EU Parliamentary Research Service calls VPNs "a loophole that needs closing"

Scope and accuracy of the “EU vs VPNs” claim

  • Several commenters note the headline is misleading.
  • The cited document is from the European Parliamentary Research Service (an advisory unit), not a law or formal EU position.
  • The “VPNs are a loophole that needs closing” phrasing is reported as something “some argue,” specifically a UK Children’s Commissioner, not an EU institution.
  • Others counter that, taken together with many similar texts and proposals, it still signals real political appetite to regulate VPNs and age-gate the internet.

Age verification, children’s safety, and responsibility

  • Strong opposition to mandatory age verification: described as censorship, surveillance, and a path to “digital fascism,” with limited effectiveness (kids using parents’ devices, VPNs, etc.).
  • Some argue protecting children from porn, self‑harm content, and social‑media harms is a legitimate goal and widely popular in opinion polls.
  • Disagreement on responsibility:
    • One side says parents should handle controls; governments forcing ID checks is overreach.
    • Others reply that the internet’s “default-open” design and social pressure to be online make purely parental solutions unrealistic.
  • Porn’s harms are debated: some cite addiction and grooming; others say “porn addiction” evidence is weak and moral guilt is a confounder.

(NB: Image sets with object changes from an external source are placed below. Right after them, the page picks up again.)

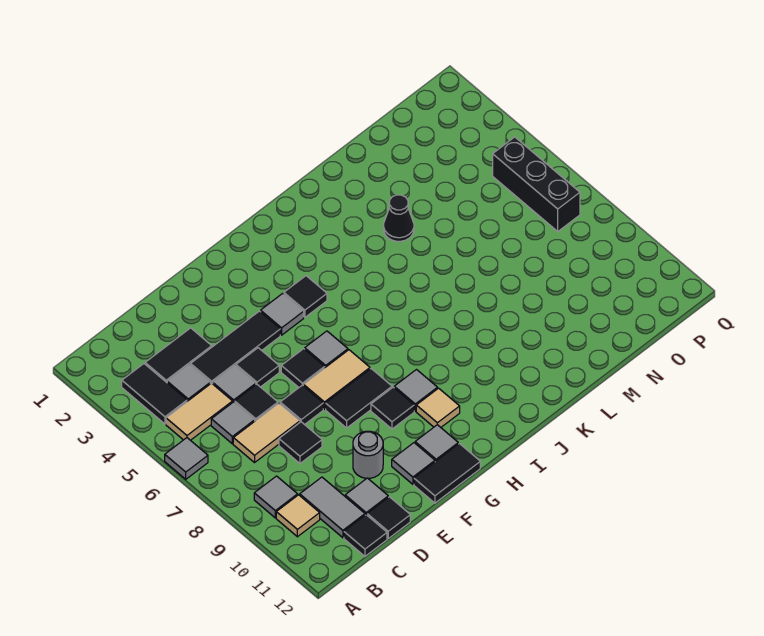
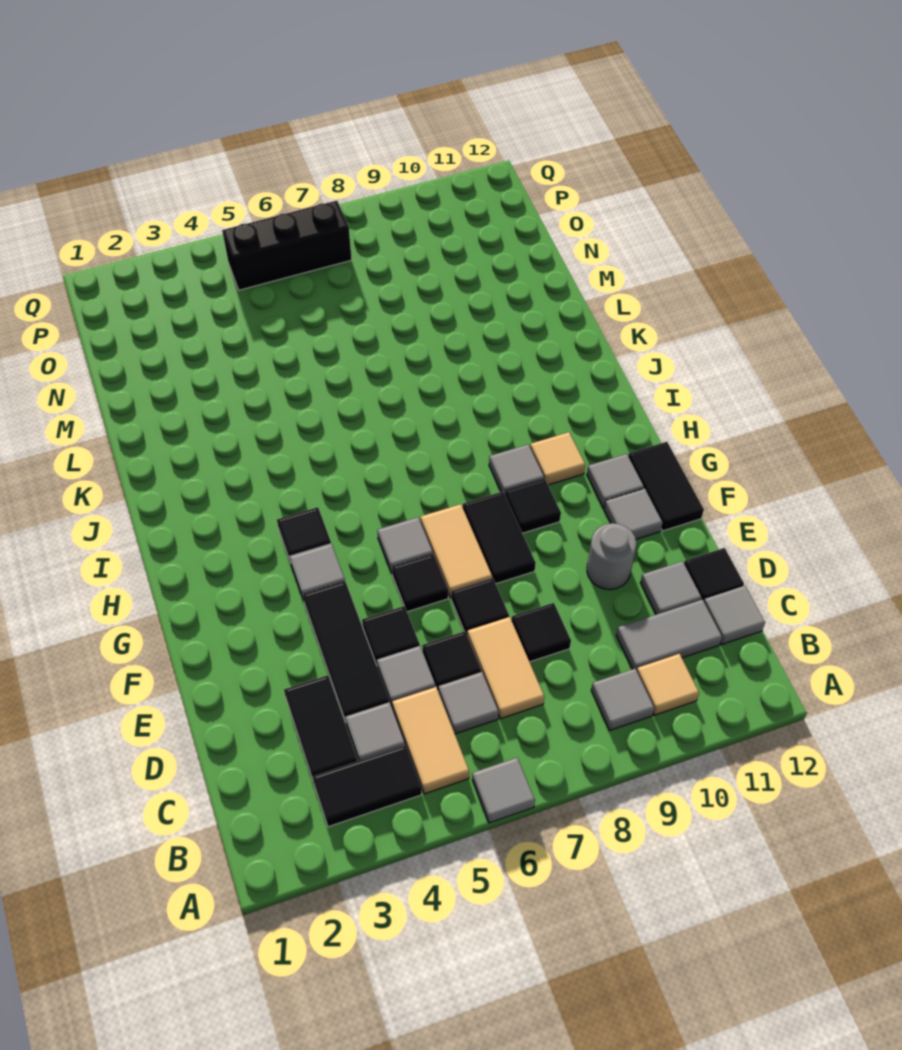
black 1x1 tile [344,515,387,556] -> grey 1x1 tile [704,586,765,645]
black 1x1 cone [384,195,414,241] -> none

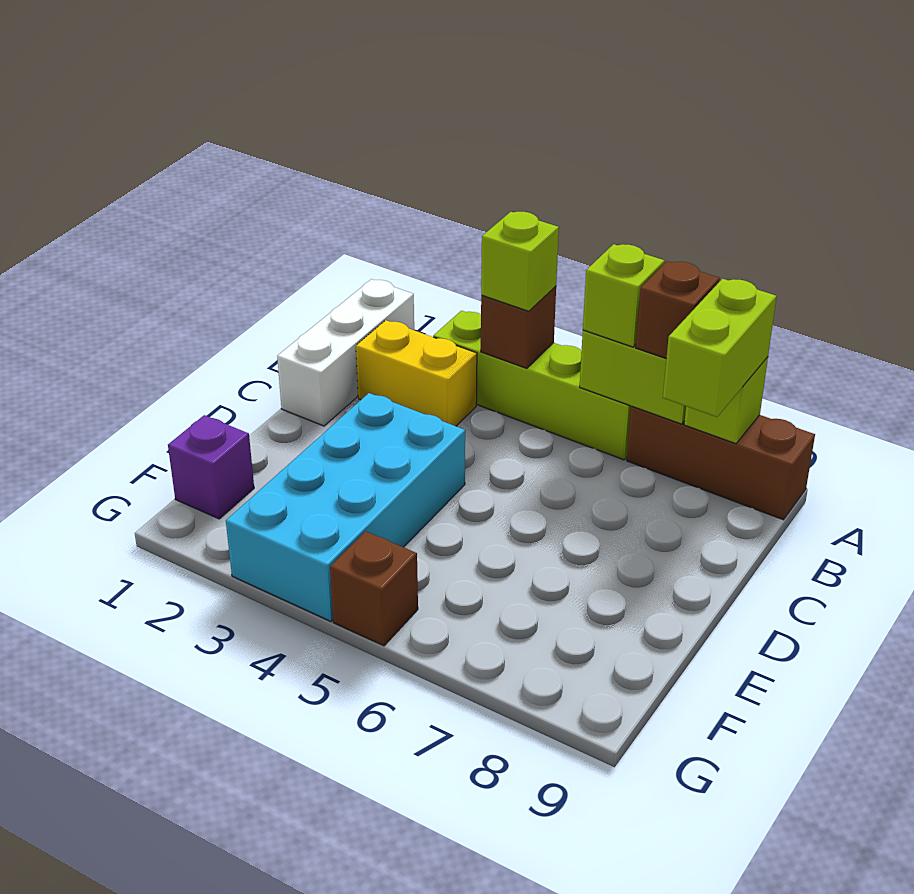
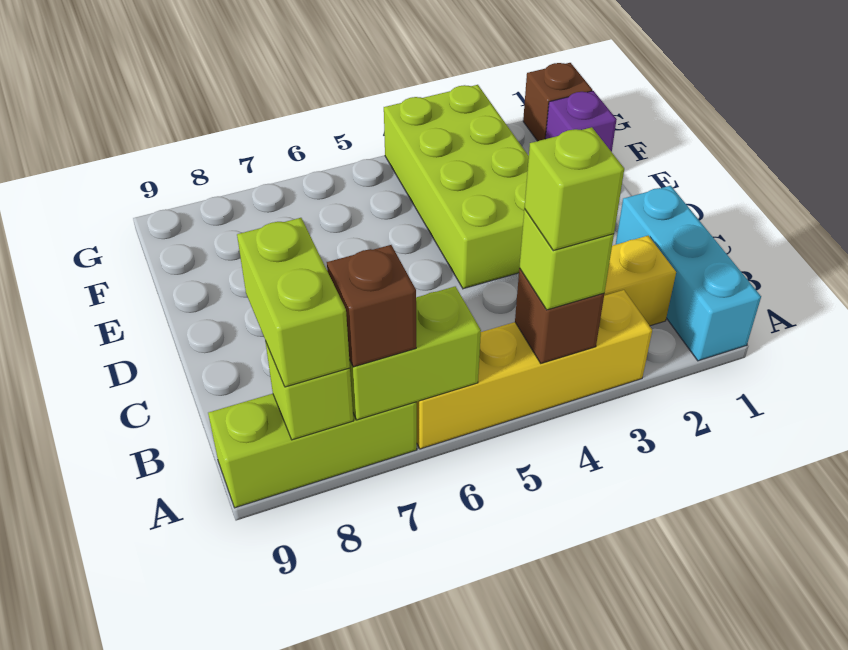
white 1x3 brick [277,279,414,426] -> cyan 1x3 brick [616,186,761,361]
lime 1x4 brick [433,311,631,460] -> yellow 1x4 brick [417,290,652,449]
lime 1x1 brick [583,244,664,347] -> lime 1x1 brick moved to [524,127,624,251]
brown 1x3 brick [627,406,815,520] -> lime 1x3 brick [208,394,417,508]
cyan 2x4 brick [226,393,465,621] -> lime 2x4 brick [384,85,529,289]
brown 1x1 brick [330,531,418,646] -> brown 1x1 brick moved to [523,63,592,141]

Privacy-preserving age verification

  • Technically, several argue age checks can be done without identity disclosure, via:
    • Zero-knowledge proofs and “double‑blind” systems (site only learns age status; verifier doesn’t see which site).
    • EU digital identity wallets, national eID smart cards, and similar schemes.
  • Critics worry that:
    • Device attestation via Apple/Google further entrenches their power.
    • Even privacy‑preserving schemes normalize age‑gating and can later be coupled with identity or criminal liability by a small legal change.

Motives and comparisons

  • Many insist the child-safety framing is a pretext for broader goals: mass surveillance, control over speech, and protecting commercial interests (e.g., sports streaming, ad tech).
  • Historical parallels are drawn to China, Russia, and Turkey, where “protecting children” or similar rhetoric preceded wider censorship and VPN crackdowns.
  • Others say EU Parliament and courts have also blocked invasive measures and that lumping “the EU” together ignores internal institutional conflicts.

Broader governance and regulation themes

  • Debate over whether increasing regulation (on tax, identity, corporate transparency, tech) primarily restrains powerful actors or burdens ordinary citizens and small businesses.
  • Some see an overall trend toward shrinking online anonymity, combining age checks, encryption limits, client-side scanning, and VPN restrictions.